** TASK MATERIAL follows **

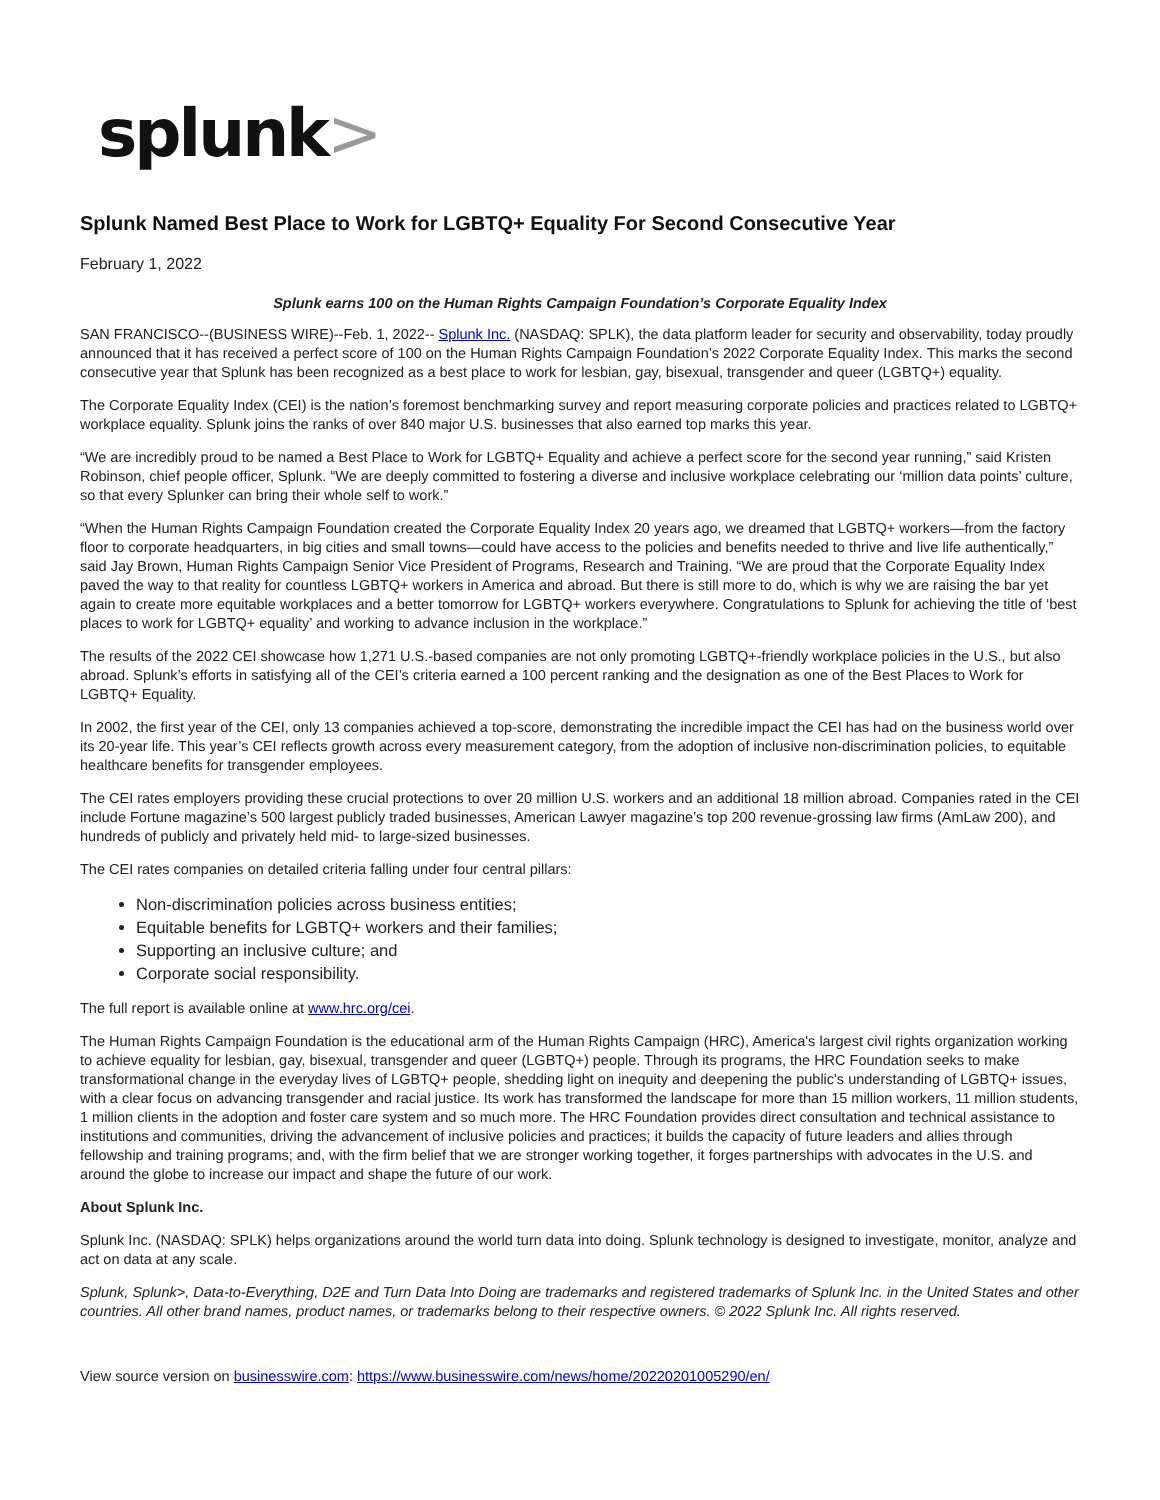splunk>
Splunk Named Best Place to Work for LGBTQ+ Equality For Second Consecutive Year
February 1, 2022
Splunk earns 100 on the Human Rights Campaign Foundation’s Corporate Equality Index
SAN FRANCISCO--(BUSINESS WIRE)--Feb. 1, 2022-- Splunk Inc. (NASDAQ: SPLK), the data platform leader for security and observability, today proudly announced that it has received a perfect score of 100 on the Human Rights Campaign Foundation’s 2022 Corporate Equality Index. This marks the second consecutive year that Splunk has been recognized as a best place to work for lesbian, gay, bisexual, transgender and queer (LGBTQ+) equality.
The Corporate Equality Index (CEI) is the nation’s foremost benchmarking survey and report measuring corporate policies and practices related to LGBTQ+ workplace equality. Splunk joins the ranks of over 840 major U.S. businesses that also earned top marks this year.
“We are incredibly proud to be named a Best Place to Work for LGBTQ+ Equality and achieve a perfect score for the second year running,” said Kristen Robinson, chief people officer, Splunk. “We are deeply committed to fostering a diverse and inclusive workplace celebrating our ‘million data points’ culture, so that every Splunker can bring their whole self to work.”
“When the Human Rights Campaign Foundation created the Corporate Equality Index 20 years ago, we dreamed that LGBTQ+ workers—from the factory floor to corporate headquarters, in big cities and small towns—could have access to the policies and benefits needed to thrive and live life authentically,” said Jay Brown, Human Rights Campaign Senior Vice President of Programs, Research and Training. “We are proud that the Corporate Equality Index paved the way to that reality for countless LGBTQ+ workers in America and abroad. But there is still more to do, which is why we are raising the bar yet again to create more equitable workplaces and a better tomorrow for LGBTQ+ workers everywhere. Congratulations to Splunk for achieving the title of ‘best places to work for LGBTQ+ equality’ and working to advance inclusion in the workplace.”
The results of the 2022 CEI showcase how 1,271 U.S.-based companies are not only promoting LGBTQ+-friendly workplace policies in the U.S., but also abroad. Splunk’s efforts in satisfying all of the CEI’s criteria earned a 100 percent ranking and the designation as one of the Best Places to Work for LGBTQ+ Equality.
In 2002, the first year of the CEI, only 13 companies achieved a top-score, demonstrating the incredible impact the CEI has had on the business world over its 20-year life. This year’s CEI reflects growth across every measurement category, from the adoption of inclusive non-discrimination policies, to equitable healthcare benefits for transgender employees.
The CEI rates employers providing these crucial protections to over 20 million U.S. workers and an additional 18 million abroad. Companies rated in the CEI include Fortune magazine’s 500 largest publicly traded businesses, American Lawyer magazine’s top 200 revenue-grossing law firms (AmLaw 200), and hundreds of publicly and privately held mid- to large-sized businesses.
The CEI rates companies on detailed criteria falling under four central pillars:
Non-discrimination policies across business entities;
Equitable benefits for LGBTQ+ workers and their families;
Supporting an inclusive culture; and
Corporate social responsibility.
The full report is available online at www.hrc.org/cei.
The Human Rights Campaign Foundation is the educational arm of the Human Rights Campaign (HRC), America's largest civil rights organization working to achieve equality for lesbian, gay, bisexual, transgender and queer (LGBTQ+) people. Through its programs, the HRC Foundation seeks to make transformational change in the everyday lives of LGBTQ+ people, shedding light on inequity and deepening the public's understanding of LGBTQ+ issues, with a clear focus on advancing transgender and racial justice. Its work has transformed the landscape for more than 15 million workers, 11 million students, 1 million clients in the adoption and foster care system and so much more. The HRC Foundation provides direct consultation and technical assistance to institutions and communities, driving the advancement of inclusive policies and practices; it builds the capacity of future leaders and allies through fellowship and training programs; and, with the firm belief that we are stronger working together, it forges partnerships with advocates in the U.S. and around the globe to increase our impact and shape the future of our work.
About Splunk Inc.
Splunk Inc. (NASDAQ: SPLK) helps organizations around the world turn data into doing. Splunk technology is designed to investigate, monitor, analyze and act on data at any scale.
Splunk, Splunk>, Data-to-Everything, D2E and Turn Data Into Doing are trademarks and registered trademarks of Splunk Inc. in the United States and other countries. All other brand names, product names, or trademarks belong to their respective owners. © 2022 Splunk Inc. All rights reserved.
View source version on businesswire.com: https://www.businesswire.com/news/home/20220201005290/en/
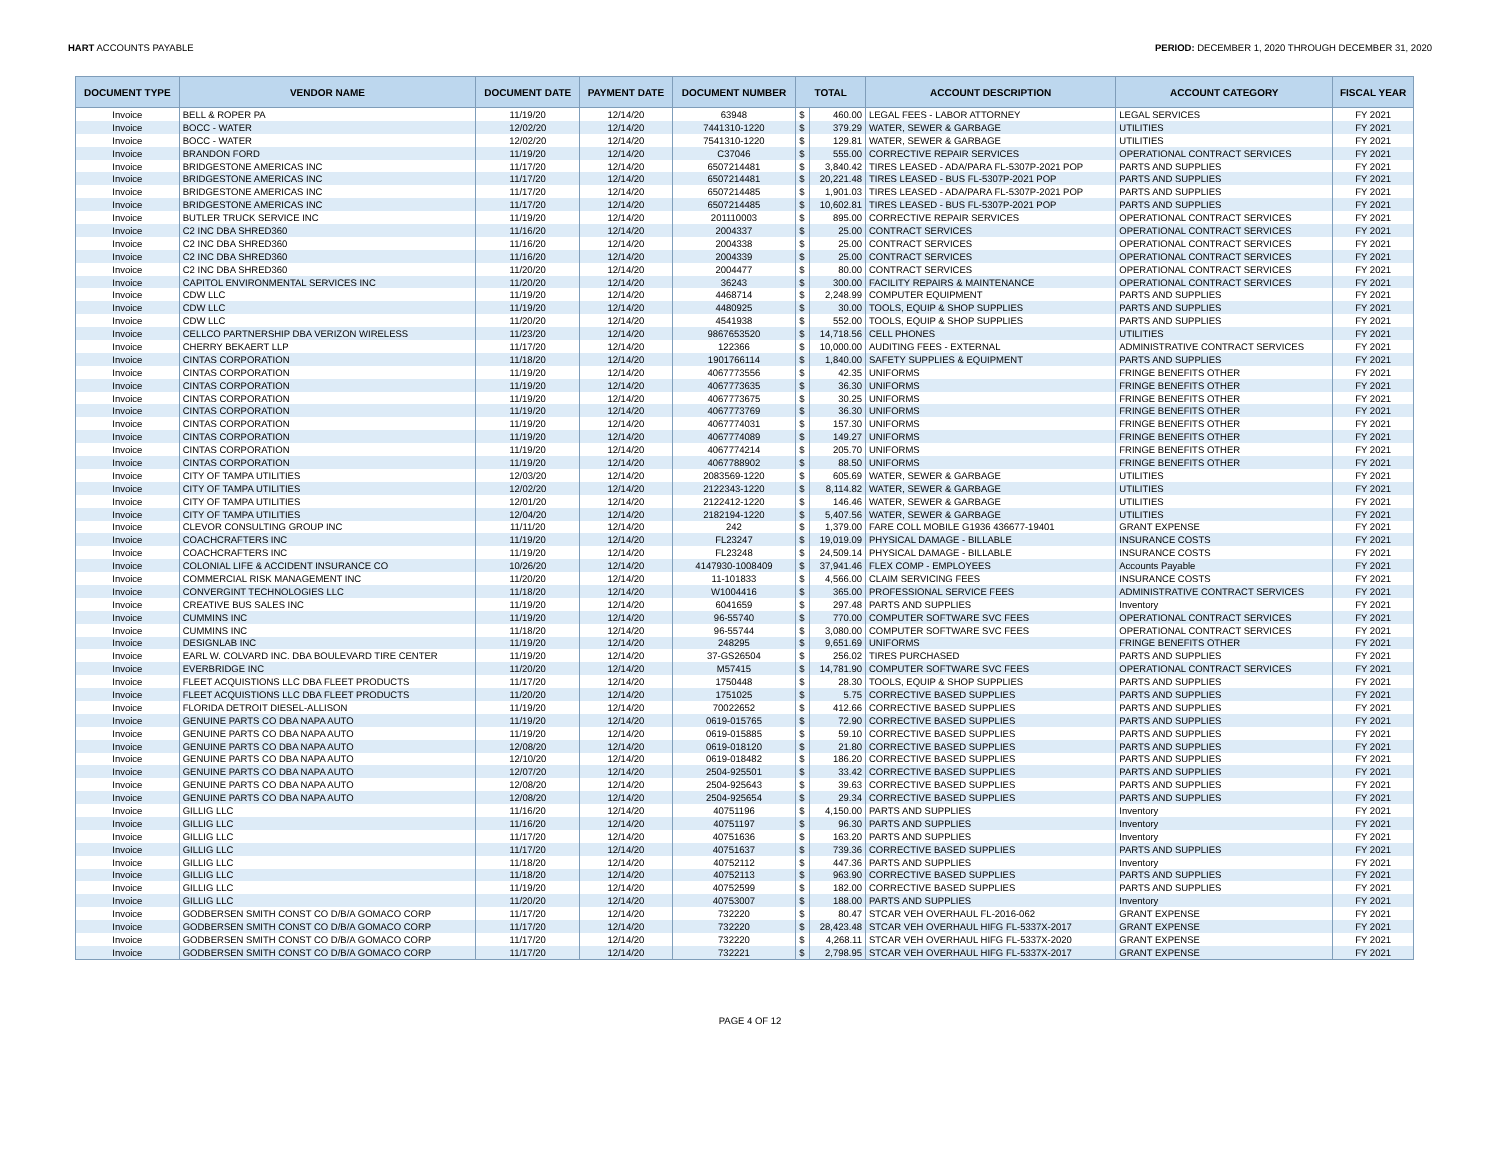HART ACCOUNTS PAYABLE PERIOD: DECEMBER 1, 2020 THROUGH DECEMBER 31, 2020
| DOCUMENT TYPE | VENDOR NAME | DOCUMENT DATE | PAYMENT DATE | DOCUMENT NUMBER | TOTAL | | ACCOUNT DESCRIPTION | ACCOUNT CATEGORY | FISCAL YEAR |
| --- | --- | --- | --- | --- | --- | --- | --- | --- | --- |
| Invoice | BELL & ROPER PA | 11/19/20 | 12/14/20 | 63948 | $ | 460.00 | LEGAL FEES - LABOR ATTORNEY | LEGAL SERVICES | FY 2021 |
| Invoice | BOCC - WATER | 12/02/20 | 12/14/20 | 7441310-1220 | $ | 379.29 | WATER, SEWER & GARBAGE | UTILITIES | FY 2021 |
| Invoice | BOCC - WATER | 12/02/20 | 12/14/20 | 7541310-1220 | $ | 129.81 | WATER, SEWER & GARBAGE | UTILITIES | FY 2021 |
| Invoice | BRANDON FORD | 11/19/20 | 12/14/20 | C37046 | $ | 555.00 | CORRECTIVE REPAIR SERVICES | OPERATIONAL CONTRACT SERVICES | FY 2021 |
| Invoice | BRIDGESTONE AMERICAS INC | 11/17/20 | 12/14/20 | 6507214481 | $ | 3,840.42 | TIRES LEASED - ADA/PARA FL-5307P-2021 POP | PARTS AND SUPPLIES | FY 2021 |
| Invoice | BRIDGESTONE AMERICAS INC | 11/17/20 | 12/14/20 | 6507214481 | $ | 20,221.48 | TIRES LEASED - BUS FL-5307P-2021 POP | PARTS AND SUPPLIES | FY 2021 |
| Invoice | BRIDGESTONE AMERICAS INC | 11/17/20 | 12/14/20 | 6507214485 | $ | 1,901.03 | TIRES LEASED - ADA/PARA FL-5307P-2021 POP | PARTS AND SUPPLIES | FY 2021 |
| Invoice | BRIDGESTONE AMERICAS INC | 11/17/20 | 12/14/20 | 6507214485 | $ | 10,602.81 | TIRES LEASED - BUS FL-5307P-2021 POP | PARTS AND SUPPLIES | FY 2021 |
| Invoice | BUTLER TRUCK SERVICE INC | 11/19/20 | 12/14/20 | 201110003 | $ | 895.00 | CORRECTIVE REPAIR SERVICES | OPERATIONAL CONTRACT SERVICES | FY 2021 |
| Invoice | C2 INC DBA SHRED360 | 11/16/20 | 12/14/20 | 2004337 | $ | 25.00 | CONTRACT SERVICES | OPERATIONAL CONTRACT SERVICES | FY 2021 |
| Invoice | C2 INC DBA SHRED360 | 11/16/20 | 12/14/20 | 2004338 | $ | 25.00 | CONTRACT SERVICES | OPERATIONAL CONTRACT SERVICES | FY 2021 |
| Invoice | C2 INC DBA SHRED360 | 11/16/20 | 12/14/20 | 2004339 | $ | 25.00 | CONTRACT SERVICES | OPERATIONAL CONTRACT SERVICES | FY 2021 |
| Invoice | C2 INC DBA SHRED360 | 11/20/20 | 12/14/20 | 2004477 | $ | 80.00 | CONTRACT SERVICES | OPERATIONAL CONTRACT SERVICES | FY 2021 |
| Invoice | CAPITOL ENVIRONMENTAL SERVICES INC | 11/20/20 | 12/14/20 | 36243 | $ | 300.00 | FACILITY REPAIRS & MAINTENANCE | OPERATIONAL CONTRACT SERVICES | FY 2021 |
| Invoice | CDW LLC | 11/19/20 | 12/14/20 | 4468714 | $ | 2,248.99 | COMPUTER EQUIPMENT | PARTS AND SUPPLIES | FY 2021 |
| Invoice | CDW LLC | 11/19/20 | 12/14/20 | 4480925 | $ | 30.00 | TOOLS, EQUIP & SHOP SUPPLIES | PARTS AND SUPPLIES | FY 2021 |
| Invoice | CDW LLC | 11/20/20 | 12/14/20 | 4541938 | $ | 552.00 | TOOLS, EQUIP & SHOP SUPPLIES | PARTS AND SUPPLIES | FY 2021 |
| Invoice | CELLCO PARTNERSHIP DBA VERIZON WIRELESS | 11/23/20 | 12/14/20 | 9867653520 | $ | 14,718.56 | CELL PHONES | UTILITIES | FY 2021 |
| Invoice | CHERRY BEKAERT LLP | 11/17/20 | 12/14/20 | 122366 | $ | 10,000.00 | AUDITING FEES - EXTERNAL | ADMINISTRATIVE CONTRACT SERVICES | FY 2021 |
| Invoice | CINTAS CORPORATION | 11/18/20 | 12/14/20 | 1901766114 | $ | 1,840.00 | SAFETY SUPPLIES & EQUIPMENT | PARTS AND SUPPLIES | FY 2021 |
| Invoice | CINTAS CORPORATION | 11/19/20 | 12/14/20 | 4067773556 | $ | 42.35 | UNIFORMS | FRINGE BENEFITS OTHER | FY 2021 |
| Invoice | CINTAS CORPORATION | 11/19/20 | 12/14/20 | 4067773635 | $ | 36.30 | UNIFORMS | FRINGE BENEFITS OTHER | FY 2021 |
| Invoice | CINTAS CORPORATION | 11/19/20 | 12/14/20 | 4067773675 | $ | 30.25 | UNIFORMS | FRINGE BENEFITS OTHER | FY 2021 |
| Invoice | CINTAS CORPORATION | 11/19/20 | 12/14/20 | 4067773769 | $ | 36.30 | UNIFORMS | FRINGE BENEFITS OTHER | FY 2021 |
| Invoice | CINTAS CORPORATION | 11/19/20 | 12/14/20 | 4067774031 | $ | 157.30 | UNIFORMS | FRINGE BENEFITS OTHER | FY 2021 |
| Invoice | CINTAS CORPORATION | 11/19/20 | 12/14/20 | 4067774089 | $ | 149.27 | UNIFORMS | FRINGE BENEFITS OTHER | FY 2021 |
| Invoice | CINTAS CORPORATION | 11/19/20 | 12/14/20 | 4067774214 | $ | 205.70 | UNIFORMS | FRINGE BENEFITS OTHER | FY 2021 |
| Invoice | CINTAS CORPORATION | 11/19/20 | 12/14/20 | 4067788902 | $ | 88.50 | UNIFORMS | FRINGE BENEFITS OTHER | FY 2021 |
| Invoice | CITY OF TAMPA UTILITIES | 12/03/20 | 12/14/20 | 2083569-1220 | $ | 605.69 | WATER, SEWER & GARBAGE | UTILITIES | FY 2021 |
| Invoice | CITY OF TAMPA UTILITIES | 12/02/20 | 12/14/20 | 2122343-1220 | $ | 8,114.82 | WATER, SEWER & GARBAGE | UTILITIES | FY 2021 |
| Invoice | CITY OF TAMPA UTILITIES | 12/01/20 | 12/14/20 | 2122412-1220 | $ | 146.46 | WATER, SEWER & GARBAGE | UTILITIES | FY 2021 |
| Invoice | CITY OF TAMPA UTILITIES | 12/04/20 | 12/14/20 | 2182194-1220 | $ | 5,407.56 | WATER, SEWER & GARBAGE | UTILITIES | FY 2021 |
| Invoice | CLEVOR CONSULTING GROUP INC | 11/11/20 | 12/14/20 | 242 | $ | 1,379.00 | FARE COLL MOBILE G1936 436677-19401 | GRANT EXPENSE | FY 2021 |
| Invoice | COACHCRAFTERS INC | 11/19/20 | 12/14/20 | FL23247 | $ | 19,019.09 | PHYSICAL DAMAGE - BILLABLE | INSURANCE COSTS | FY 2021 |
| Invoice | COACHCRAFTERS INC | 11/19/20 | 12/14/20 | FL23248 | $ | 24,509.14 | PHYSICAL DAMAGE - BILLABLE | INSURANCE COSTS | FY 2021 |
| Invoice | COLONIAL LIFE & ACCIDENT INSURANCE CO | 10/26/20 | 12/14/20 | 4147930-1008409 | $ | 37,941.46 | FLEX COMP - EMPLOYEES | Accounts Payable | FY 2021 |
| Invoice | COMMERCIAL RISK MANAGEMENT INC | 11/20/20 | 12/14/20 | 11-101833 | $ | 4,566.00 | CLAIM SERVICING FEES | INSURANCE COSTS | FY 2021 |
| Invoice | CONVERGINT TECHNOLOGIES LLC | 11/18/20 | 12/14/20 | W1004416 | $ | 365.00 | PROFESSIONAL SERVICE FEES | ADMINISTRATIVE CONTRACT SERVICES | FY 2021 |
| Invoice | CREATIVE BUS SALES INC | 11/19/20 | 12/14/20 | 6041659 | $ | 297.48 | PARTS AND SUPPLIES | Inventory | FY 2021 |
| Invoice | CUMMINS INC | 11/19/20 | 12/14/20 | 96-55740 | $ | 770.00 | COMPUTER SOFTWARE SVC FEES | OPERATIONAL CONTRACT SERVICES | FY 2021 |
| Invoice | CUMMINS INC | 11/18/20 | 12/14/20 | 96-55744 | $ | 3,080.00 | COMPUTER SOFTWARE SVC FEES | OPERATIONAL CONTRACT SERVICES | FY 2021 |
| Invoice | DESIGNLAB INC | 11/19/20 | 12/14/20 | 248295 | $ | 9,651.69 | UNIFORMS | FRINGE BENEFITS OTHER | FY 2021 |
| Invoice | EARL W. COLVARD INC. DBA BOULEVARD TIRE CENTER | 11/19/20 | 12/14/20 | 37-GS26504 | $ | 256.02 | TIRES PURCHASED | PARTS AND SUPPLIES | FY 2021 |
| Invoice | EVERBRIDGE INC | 11/20/20 | 12/14/20 | M57415 | $ | 14,781.90 | COMPUTER SOFTWARE SVC FEES | OPERATIONAL CONTRACT SERVICES | FY 2021 |
| Invoice | FLEET ACQUISTIONS LLC DBA FLEET PRODUCTS | 11/17/20 | 12/14/20 | 1750448 | $ | 28.30 | TOOLS, EQUIP & SHOP SUPPLIES | PARTS AND SUPPLIES | FY 2021 |
| Invoice | FLEET ACQUISTIONS LLC DBA FLEET PRODUCTS | 11/20/20 | 12/14/20 | 1751025 | $ | 5.75 | CORRECTIVE BASED SUPPLIES | PARTS AND SUPPLIES | FY 2021 |
| Invoice | FLORIDA DETROIT DIESEL-ALLISON | 11/19/20 | 12/14/20 | 70022652 | $ | 412.66 | CORRECTIVE BASED SUPPLIES | PARTS AND SUPPLIES | FY 2021 |
| Invoice | GENUINE PARTS CO DBA NAPA AUTO | 11/19/20 | 12/14/20 | 0619-015765 | $ | 72.90 | CORRECTIVE BASED SUPPLIES | PARTS AND SUPPLIES | FY 2021 |
| Invoice | GENUINE PARTS CO DBA NAPA AUTO | 11/19/20 | 12/14/20 | 0619-015885 | $ | 59.10 | CORRECTIVE BASED SUPPLIES | PARTS AND SUPPLIES | FY 2021 |
| Invoice | GENUINE PARTS CO DBA NAPA AUTO | 12/08/20 | 12/14/20 | 0619-018120 | $ | 21.80 | CORRECTIVE BASED SUPPLIES | PARTS AND SUPPLIES | FY 2021 |
| Invoice | GENUINE PARTS CO DBA NAPA AUTO | 12/10/20 | 12/14/20 | 0619-018482 | $ | 186.20 | CORRECTIVE BASED SUPPLIES | PARTS AND SUPPLIES | FY 2021 |
| Invoice | GENUINE PARTS CO DBA NAPA AUTO | 12/07/20 | 12/14/20 | 2504-925501 | $ | 33.42 | CORRECTIVE BASED SUPPLIES | PARTS AND SUPPLIES | FY 2021 |
| Invoice | GENUINE PARTS CO DBA NAPA AUTO | 12/08/20 | 12/14/20 | 2504-925643 | $ | 39.63 | CORRECTIVE BASED SUPPLIES | PARTS AND SUPPLIES | FY 2021 |
| Invoice | GENUINE PARTS CO DBA NAPA AUTO | 12/08/20 | 12/14/20 | 2504-925654 | $ | 29.34 | CORRECTIVE BASED SUPPLIES | PARTS AND SUPPLIES | FY 2021 |
| Invoice | GILLIG LLC | 11/16/20 | 12/14/20 | 40751196 | $ | 4,150.00 | PARTS AND SUPPLIES | Inventory | FY 2021 |
| Invoice | GILLIG LLC | 11/16/20 | 12/14/20 | 40751197 | $ | 96.30 | PARTS AND SUPPLIES | Inventory | FY 2021 |
| Invoice | GILLIG LLC | 11/17/20 | 12/14/20 | 40751636 | $ | 163.20 | PARTS AND SUPPLIES | Inventory | FY 2021 |
| Invoice | GILLIG LLC | 11/17/20 | 12/14/20 | 40751637 | $ | 739.36 | CORRECTIVE BASED SUPPLIES | PARTS AND SUPPLIES | FY 2021 |
| Invoice | GILLIG LLC | 11/18/20 | 12/14/20 | 40752112 | $ | 447.36 | PARTS AND SUPPLIES | Inventory | FY 2021 |
| Invoice | GILLIG LLC | 11/18/20 | 12/14/20 | 40752113 | $ | 963.90 | CORRECTIVE BASED SUPPLIES | PARTS AND SUPPLIES | FY 2021 |
| Invoice | GILLIG LLC | 11/19/20 | 12/14/20 | 40752599 | $ | 182.00 | CORRECTIVE BASED SUPPLIES | PARTS AND SUPPLIES | FY 2021 |
| Invoice | GILLIG LLC | 11/20/20 | 12/14/20 | 40753007 | $ | 188.00 | PARTS AND SUPPLIES | Inventory | FY 2021 |
| Invoice | GODBERSEN SMITH CONST CO D/B/A GOMACO CORP | 11/17/20 | 12/14/20 | 732220 | $ | 80.47 | STCAR VEH OVERHAUL FL-2016-062 | GRANT EXPENSE | FY 2021 |
| Invoice | GODBERSEN SMITH CONST CO D/B/A GOMACO CORP | 11/17/20 | 12/14/20 | 732220 | $ | 28,423.48 | STCAR VEH OVERHAUL HIFG FL-5337X-2017 | GRANT EXPENSE | FY 2021 |
| Invoice | GODBERSEN SMITH CONST CO D/B/A GOMACO CORP | 11/17/20 | 12/14/20 | 732220 | $ | 4,268.11 | STCAR VEH OVERHAUL HIFG FL-5337X-2020 | GRANT EXPENSE | FY 2021 |
| Invoice | GODBERSEN SMITH CONST CO D/B/A GOMACO CORP | 11/17/20 | 12/14/20 | 732221 | $ | 2,798.95 | STCAR VEH OVERHAUL HIFG FL-5337X-2017 | GRANT EXPENSE | FY 2021 |
PAGE 4 OF 12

** End of TASK MATERIAL **

Your task is to find each line in the entries that contains the string "PARA" and copy it.

**RESULT OF THE TASK**.
| Invoice | BRIDGESTONE AMERICAS INC | 11/17/20 | 12/14/20 | 6507214481 | $ | 3,840.42 | TIRES LEASED - ADA/PARA FL-5307P-2021 POP | PARTS AND SUPPLIES | FY 2021 |
| Invoice | BRIDGESTONE AMERICAS INC | 11/17/20 | 12/14/20 | 6507214485 | $ | 1,901.03 | TIRES LEASED - ADA/PARA FL-5307P-2021 POP | PARTS AND SUPPLIES | FY 2021 |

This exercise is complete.